> ABOUT THIS EXERCISE
Set every entry down again exactly, excluding any pictures.

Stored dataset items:
=-=-=
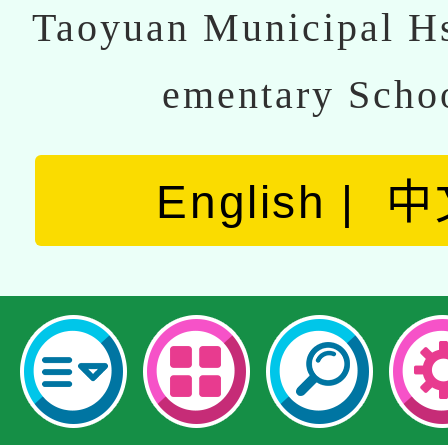
Taoyuan Municipal Hs
ementary Scho
English
中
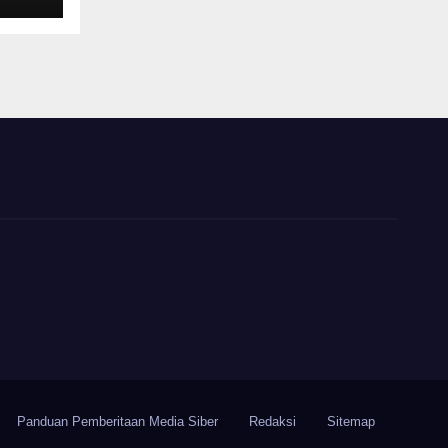
Panduan Pemberitaan Media Siber
Redaksi
Sitemap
=-=-=
> RESULT BELOW
Taoyuan Municipal Hs
ementary Scho
English
中
Panduan Pemberitaan Media Siber
Redaksi
Sitemap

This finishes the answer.